Dates.  Memories.  Time.  In every life there are dates that are forever marked by the memories they conjure and no matter how much time passes, every year, when that date rolls around, we stop.  We remember.  And then we move on again.  Today is one of those dates that is forever marked for me.  Here's the snapshot that pops into my head on this day:

I took this picture around 2:30 in the afternoon on August 10, 2009.  Lily had fallen asleep while watching a cartoon.  She was two years and 3 months old and no longer napped.  She woke up from this nap and immediately asked for a juice box.  She sucked one down in two minutes flat.  Just a few days earlier, she'd refused the same juice boxes because they were horrible and had no flavor.  But she finished this one and asked for a second.  And then asked for a third.  And I pulled out my meter, checked her blood sugar.  HI.  Fingers must be sticky.  Washed them.  HI.  Let's try a toe...this can't be right.  HI.  And my world crashed down around me.  

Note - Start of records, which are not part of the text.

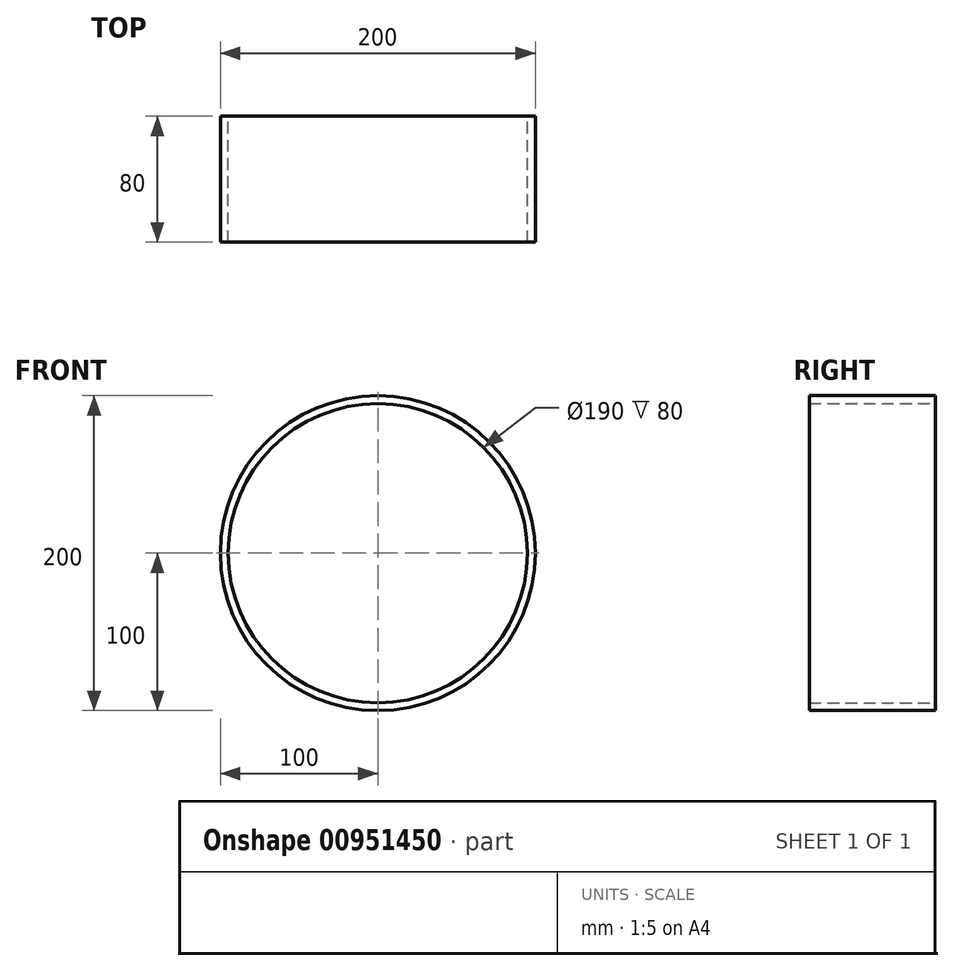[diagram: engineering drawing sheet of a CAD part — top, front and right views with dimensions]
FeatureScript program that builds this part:
annotation { "Feature Type Name" : "Feature", "Feature Type Description" : "" }
export const myFeature = defineFeature(function(context is Context, id is Id, definition is map)
    precondition{}
    {
        {
            var Q0;
            Q0=qCreatedBy(makeId("Front.planeOp"),FACE);
            var sketch = newSketch(context, id + "F0", { "sketchPlane" : qUnion([Q0])});
            skCircle(sketch, "E0", {"center": v(0, 0) * mm, "radius": 100 * mm});
            skCircle(sketch, "E1", {"center": v(0, 0) * mm, "radius": 95 * mm});
            skSolve(sketch);
        }
        {
            var Q0;
            Q0=makeQuery(id+"F0.imprint","IMPRINT",FACE,{"disambiguationData":[TD([[makeQuery(id+"F0.imprint","IMPRINT",EDGE,{"derivedFrom":sQuery(id+"F0.wireOp",EDGE,"E0")}),1.0]])]});
            extrude(context, id + "F1", {"entities" : qUnion([Q0]), "depth" : 80 * mm, "offsetDistance" : 25 * mm});
        }
    });
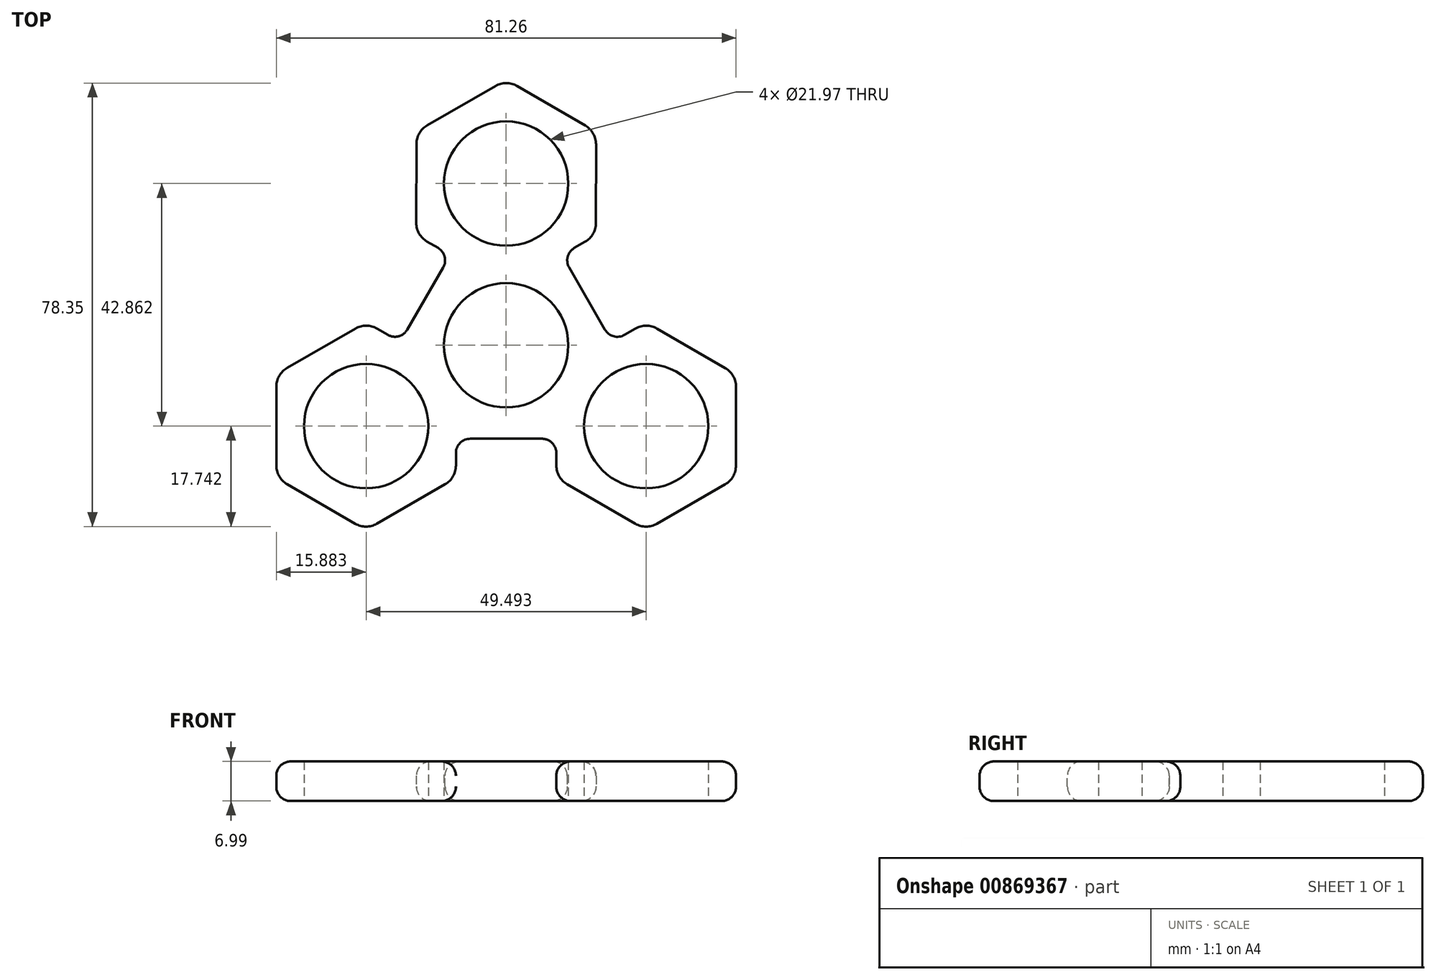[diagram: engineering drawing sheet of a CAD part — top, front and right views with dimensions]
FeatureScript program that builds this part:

Don't get me wrong.  I don't spend this day feeling sorry for Lily or myself or our family.  Diabetes is tough, but it's not the end.  It can be dealt with.  But this day will always be marked by that memory.  I will always have that day imprinted clearly in my mind and it will always come to light when the sun rises on August 10th, no matter how many years have passed.  Once I get past that memory, then we can celebrate.  It's not so much that we celebrate the anniversary of Lily's diagnosis, but more that we celebrate the time we've had since.  We've had three years.  Three years of finger pokes, injections, infusion site settings, carb counting, meal planning, lows, highs, trials and triumphs.  Three amazing years.  My daughter has grown.  She's learned.  She's becoming more aware.  She's preparing for her first week of day camp for diabetic children.  She's preparing for Kindergarten.  Do you know how amazing it is that she's here, she's healthy, and she's learning and growing and becoming this incredible little person that she is?  She is a miracle!  When I think about these three years since and everything that has happened, this is what comes to my mind:
 
TWO roads diverged in a yellow wood,
And sorry I could not travel both
And be one traveler, long I stood
And looked down one as far as I could
To where it bent in the undergrowth;        5
 
Then took the other, as just as fair,
And having perhaps the better claim,
Because it was grassy and wanted wear;
Though as for that the passing there
Had worn them really about the same,        10
 
And both that morning equally lay
In leaves no step had trodden black.
Oh, I kept the first for another day!
Yet knowing how way leads on to way,
I doubted if I should ever come back.        15
 
I shall be telling this with a sigh
Somewhere ages and ages hence:
Two roads diverged in a wood, and I—
I took the one less traveled by,
And that has made all the difference.        20
 
Robert Frost's poem, The Road Not Taken.  When it comes down to it, diabetes is the harder road, the road less traveled.  And when we embark on the path with diabetes, we all have to forge our own road.  Each step we take is a new one and each obstacle we face is our own to overcome.  We create our own path to take.  And three years of taking our path has led us to this:

And when it all comes down to it, isn't that just quite simply amazing?